*Exercise description*
Retype, exactly as they appear below, the lines between the line holding "middle mcp: (110, 48)" and the line holding "thumb ip: (602, 767)", both ends included.

------

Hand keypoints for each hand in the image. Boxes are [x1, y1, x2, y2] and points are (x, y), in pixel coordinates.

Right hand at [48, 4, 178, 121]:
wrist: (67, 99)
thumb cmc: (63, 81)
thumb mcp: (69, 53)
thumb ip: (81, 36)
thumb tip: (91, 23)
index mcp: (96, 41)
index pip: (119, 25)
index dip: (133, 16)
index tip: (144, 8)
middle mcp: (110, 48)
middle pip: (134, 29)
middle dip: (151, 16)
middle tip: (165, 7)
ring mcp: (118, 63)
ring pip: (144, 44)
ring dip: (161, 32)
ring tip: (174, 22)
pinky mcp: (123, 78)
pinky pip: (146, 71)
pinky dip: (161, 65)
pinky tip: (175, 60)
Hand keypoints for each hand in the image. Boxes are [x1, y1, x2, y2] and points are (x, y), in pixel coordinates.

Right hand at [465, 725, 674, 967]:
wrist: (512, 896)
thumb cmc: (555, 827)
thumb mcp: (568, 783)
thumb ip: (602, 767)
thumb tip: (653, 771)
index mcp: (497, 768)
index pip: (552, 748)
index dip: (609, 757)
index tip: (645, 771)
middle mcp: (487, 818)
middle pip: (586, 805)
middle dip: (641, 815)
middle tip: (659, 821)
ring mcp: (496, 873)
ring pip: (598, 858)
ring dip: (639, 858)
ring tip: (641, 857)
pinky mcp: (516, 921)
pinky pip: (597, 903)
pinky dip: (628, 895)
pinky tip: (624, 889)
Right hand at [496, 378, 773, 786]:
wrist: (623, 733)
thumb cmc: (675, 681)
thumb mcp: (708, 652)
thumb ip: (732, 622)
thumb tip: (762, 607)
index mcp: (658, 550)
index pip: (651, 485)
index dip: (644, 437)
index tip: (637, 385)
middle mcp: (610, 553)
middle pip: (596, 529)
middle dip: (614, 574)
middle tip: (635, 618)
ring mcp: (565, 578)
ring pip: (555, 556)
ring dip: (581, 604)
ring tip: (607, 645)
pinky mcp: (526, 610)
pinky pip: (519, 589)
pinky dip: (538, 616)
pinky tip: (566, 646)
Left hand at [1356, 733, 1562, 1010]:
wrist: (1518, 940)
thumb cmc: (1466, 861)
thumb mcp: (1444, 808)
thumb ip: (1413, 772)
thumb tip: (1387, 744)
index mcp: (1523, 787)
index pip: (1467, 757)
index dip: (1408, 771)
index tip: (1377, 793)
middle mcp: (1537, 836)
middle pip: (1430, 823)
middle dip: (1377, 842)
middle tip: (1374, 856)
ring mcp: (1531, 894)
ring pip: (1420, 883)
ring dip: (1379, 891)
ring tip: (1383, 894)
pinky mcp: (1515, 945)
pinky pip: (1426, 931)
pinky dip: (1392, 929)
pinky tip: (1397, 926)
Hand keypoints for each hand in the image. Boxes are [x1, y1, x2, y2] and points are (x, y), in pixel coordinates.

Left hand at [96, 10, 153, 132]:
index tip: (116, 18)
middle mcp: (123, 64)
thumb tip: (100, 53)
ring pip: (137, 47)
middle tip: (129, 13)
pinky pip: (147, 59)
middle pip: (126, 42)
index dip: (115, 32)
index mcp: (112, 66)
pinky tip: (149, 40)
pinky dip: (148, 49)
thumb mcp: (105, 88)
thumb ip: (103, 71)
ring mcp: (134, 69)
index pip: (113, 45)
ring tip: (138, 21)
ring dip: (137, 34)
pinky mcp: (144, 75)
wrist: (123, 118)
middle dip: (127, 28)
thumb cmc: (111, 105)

------

*Task output*
middle mcp: (110, 48)
middle pip: (134, 29)
middle dip: (151, 16)
middle tip: (165, 7)
ring mcp: (118, 63)
ring pip: (144, 44)
ring dip: (161, 32)
ring tip: (174, 22)
pinky mcp: (123, 78)
pinky pip: (146, 71)
pinky dip: (161, 65)
pinky tip: (175, 60)
Hand keypoints for each hand in the image. Boxes are [x1, y1, x2, y2] and points are (x, y), in pixel coordinates.

Right hand at [465, 725, 674, 967]:
wrist: (512, 896)
thumb cmc: (555, 827)
thumb mcp: (568, 783)
thumb ip: (602, 767)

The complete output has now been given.